### EXCERPTED PASSAGE
================

Studio album by Z
- Released: 1996
- Genre: Rock
- Label: Zappa Records

Z chronology
| Shampoohorn (1994) | Music for Pets (1996) | Automatic (2000) |

= Music for Pets =

Music for Pets is an album by the band Z, led by Dweezil and Ahmet Zappa, released in 1996.

The creation of the album was a troubled one, with multiple recording sessions interrupted by the death of Frank Zappa, the creation and recording of new material based on what was popular at the time, and delays in the release causing several versions to be released at various times. This resulted in the "French Version" the "US Version", and the "Bone-Us Version" which was a CD of out-takes and unreleased material. When all is counted, Music for Pets underwent over a year of recording sessions, five re-mixes, three different sequences, and at least three different main engineers.

================

[Human pose images with keypoint coordinates]

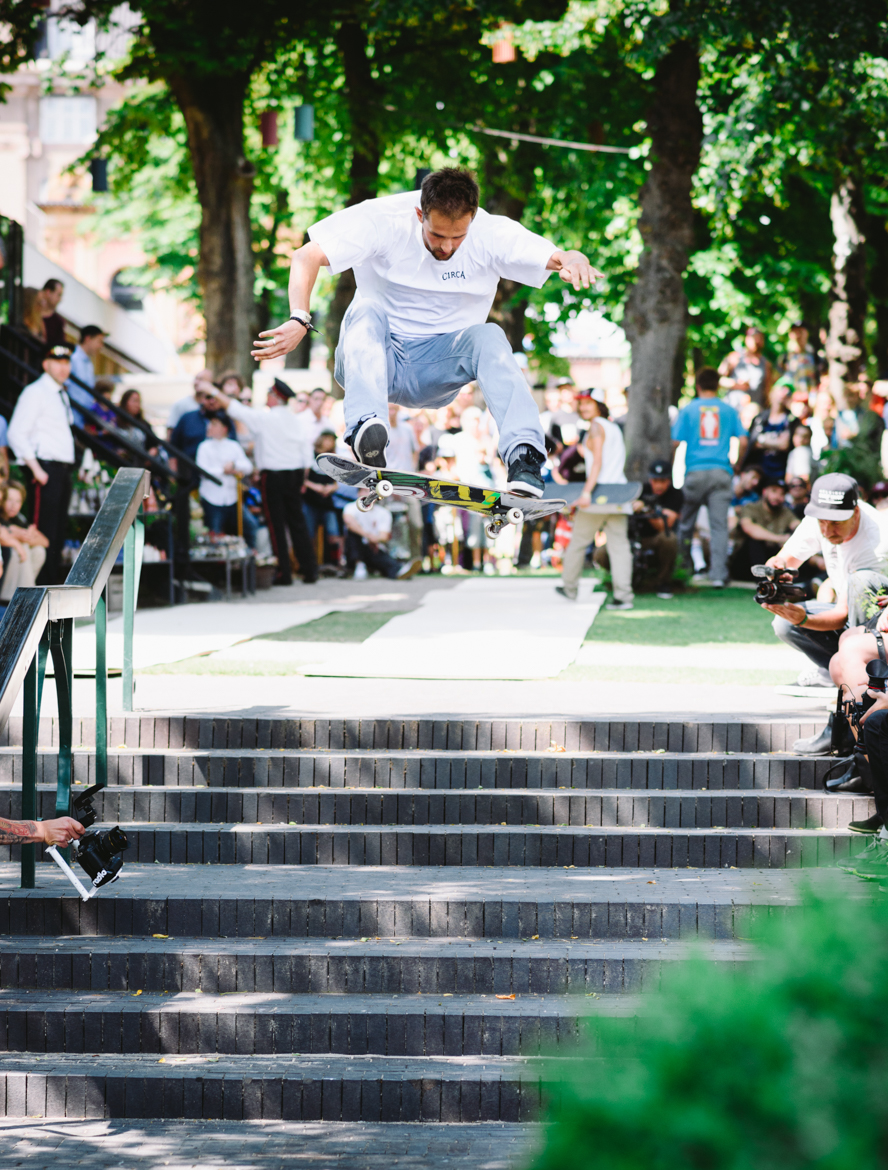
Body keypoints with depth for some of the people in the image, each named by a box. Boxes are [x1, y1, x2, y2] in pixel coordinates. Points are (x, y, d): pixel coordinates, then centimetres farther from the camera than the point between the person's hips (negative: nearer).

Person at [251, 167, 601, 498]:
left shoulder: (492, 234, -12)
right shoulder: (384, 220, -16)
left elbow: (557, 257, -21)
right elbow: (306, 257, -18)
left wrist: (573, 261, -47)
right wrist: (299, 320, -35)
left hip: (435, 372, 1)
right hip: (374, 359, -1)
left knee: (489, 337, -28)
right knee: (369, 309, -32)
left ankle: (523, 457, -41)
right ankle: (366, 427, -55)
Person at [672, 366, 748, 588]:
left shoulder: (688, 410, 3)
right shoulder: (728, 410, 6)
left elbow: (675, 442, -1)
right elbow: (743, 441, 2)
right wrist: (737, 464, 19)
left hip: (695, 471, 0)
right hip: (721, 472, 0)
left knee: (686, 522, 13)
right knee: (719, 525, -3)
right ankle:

================

### WHAT IS EXPECTED
Return the passage of the Music for Pets article that starts at the words "The creation of" and stops after the words "different main engineers.". Copy it word for word.

### ANSWER BOX
The creation of the album was a troubled one, with multiple recording sessions interrupted by the death of Frank Zappa, the creation and recording of new material based on what was popular at the time, and delays in the release causing several versions to be released at various times. This resulted in the "French Version" the "US Version", and the "Bone-Us Version" which was a CD of out-takes and unreleased material. When all is counted, Music for Pets underwent over a year of recording sessions, five re-mixes, three different sequences, and at least three different main engineers.